## [What needs to be done]
Rewrite all of the material below with "chart" replaced by "graph" wherever it occurs, keeping everything else the same. Leave the pictures out of your answer.

## [Source records]
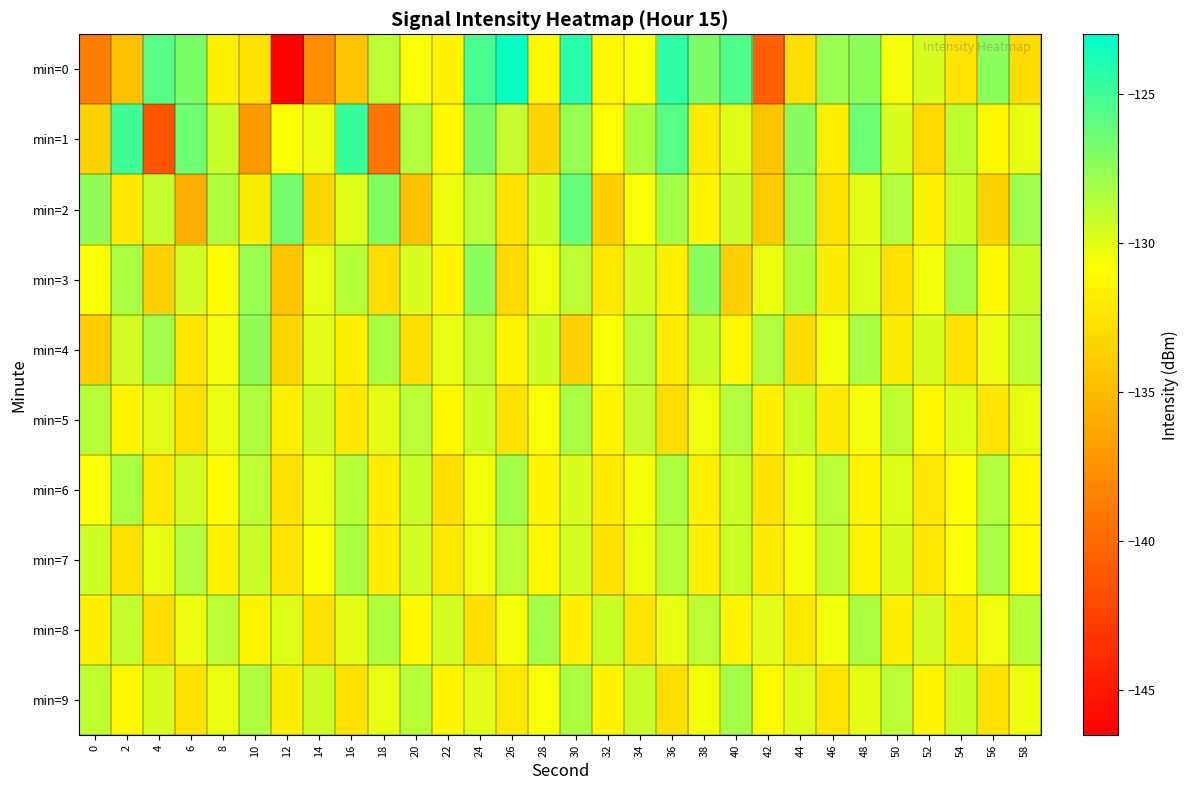

Which series has the largest total across all categories?

min=2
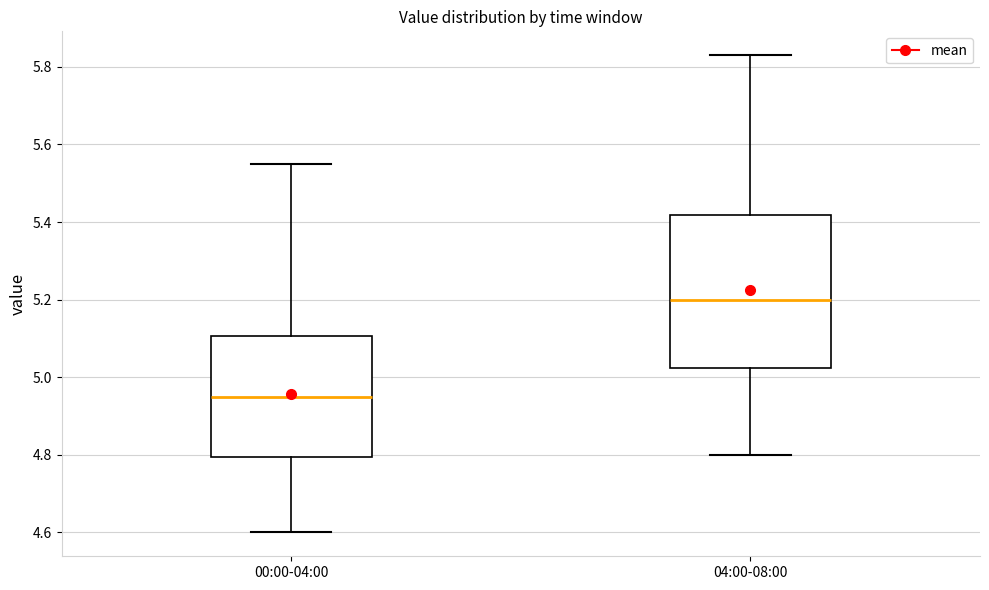

Where is the lower edge of the box for 00:00-04:00 on the y-axis? The values are not printed on the chart, so give them approximately, as read against the axis.

4.80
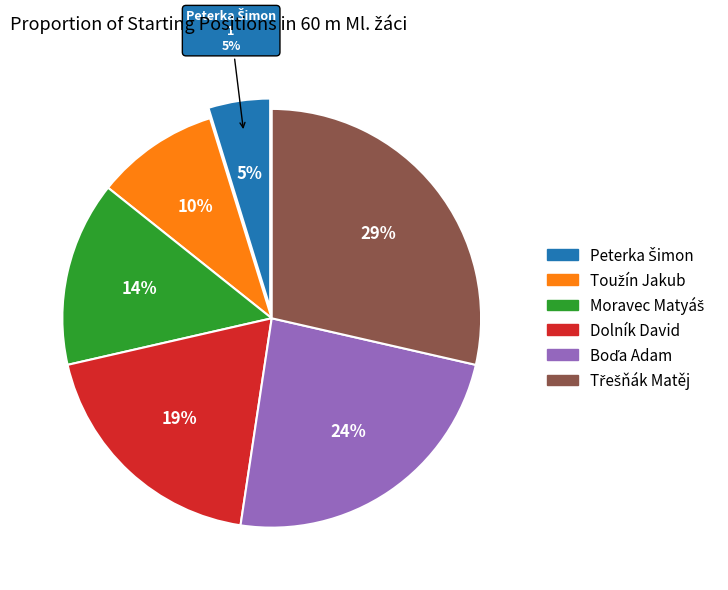

What is the ratio of the value at Třešňák Matěj to the value at Boďa Adam?

1.2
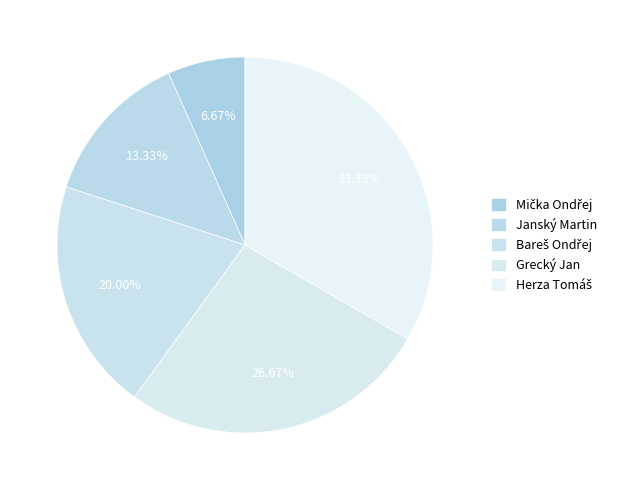

Count the number of slices in the pie.

5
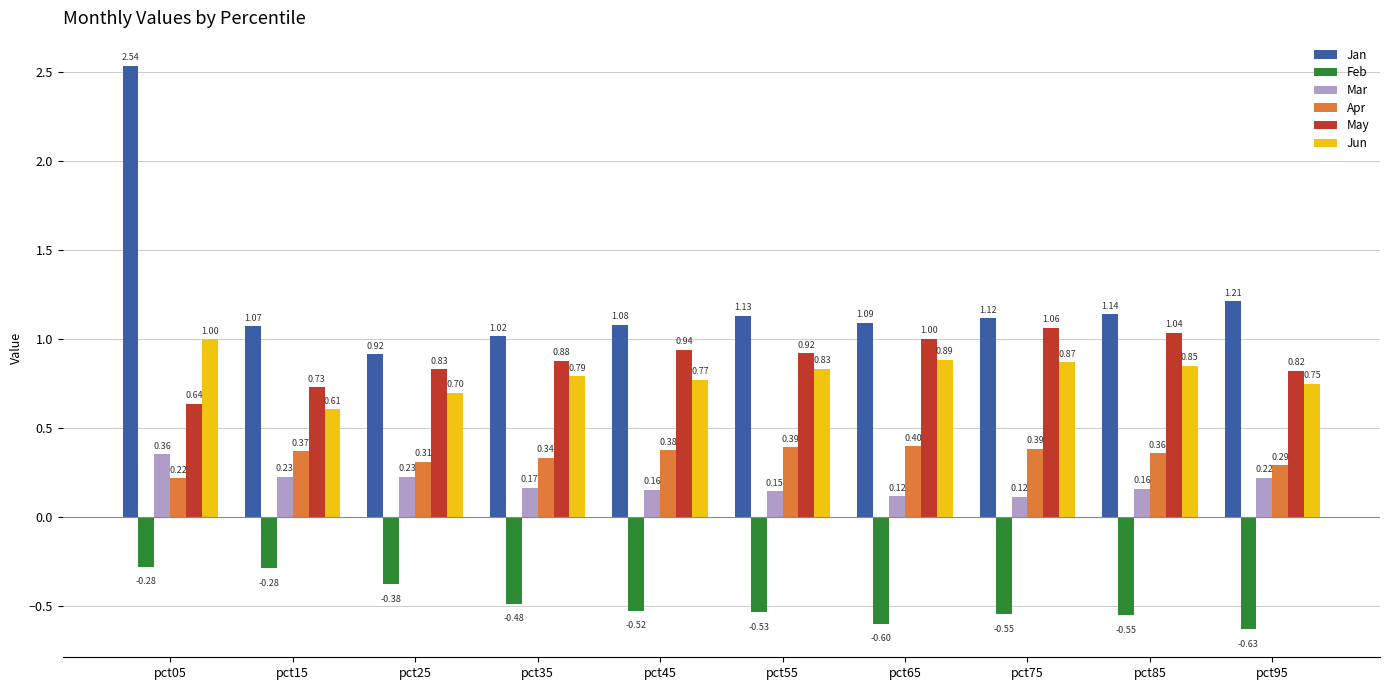

Between pct25 and pct85, which series saw the biggest shift?

Jan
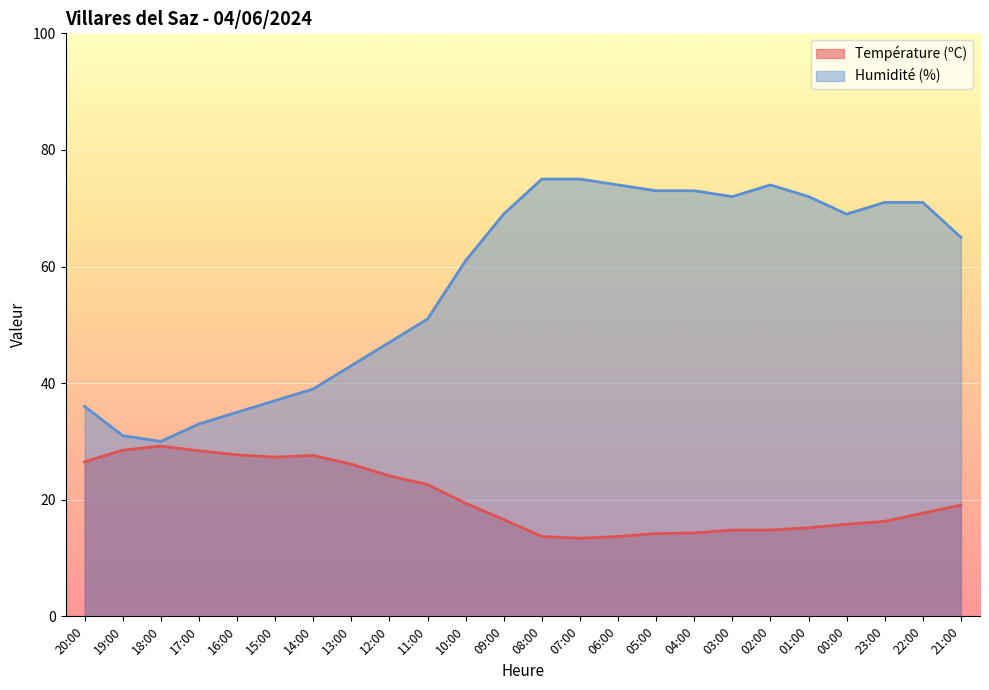

What position from the left is 02:00?

19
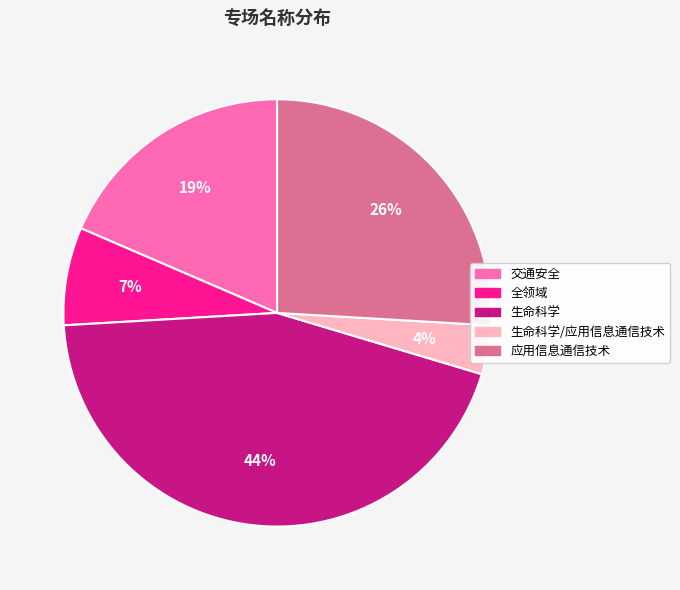

Does any single category account for the majority?

No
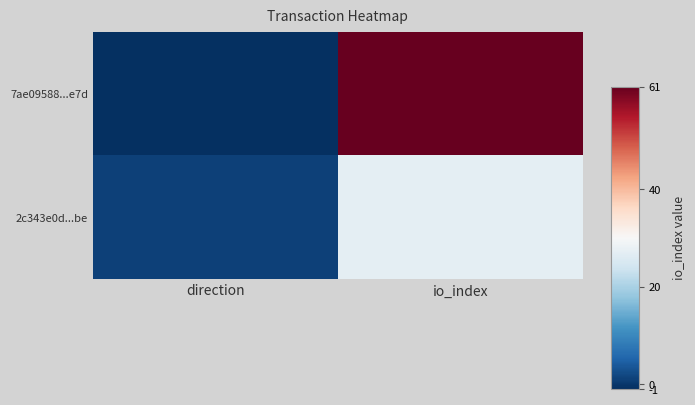

Reading right to left, extract all data points from this chart.

7ae09588...e7d: io_index=61	direction=-1
2c343e0d...be: io_index=27	direction=1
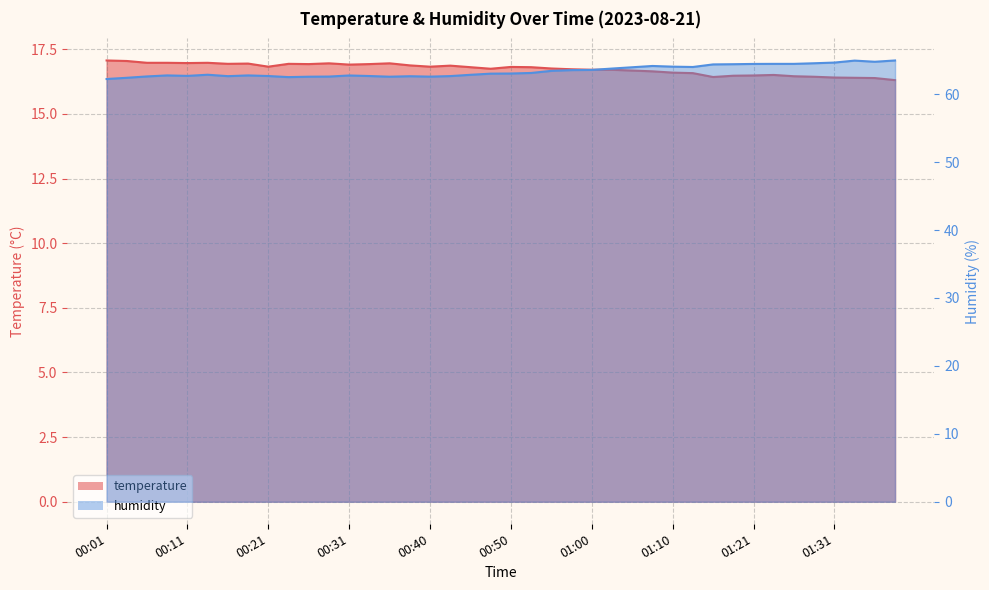

What is the difference between the maximum and minimum values in the humidity series?

2.7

## [Task result]
Which series has the largest total across all categories?

min=2

Where is the lower edge of the box for 00:00-04:00 on the y-axis? The values are not printed on the graph, so give them approximately, as read against the axis.

4.80

What is the ratio of the value at Třešňák Matěj to the value at Boďa Adam?

1.2

Count the number of slices in the pie.

5

Between pct25 and pct85, which series saw the biggest shift?

Jan

What position from the left is 02:00?

19

Does any single category account for the majority?

No

Reading right to left, extract all data points from this graph.

7ae09588...e7d: io_index=61	direction=-1
2c343e0d...be: io_index=27	direction=1

What is the difference between the maximum and minimum values in the humidity series?

2.7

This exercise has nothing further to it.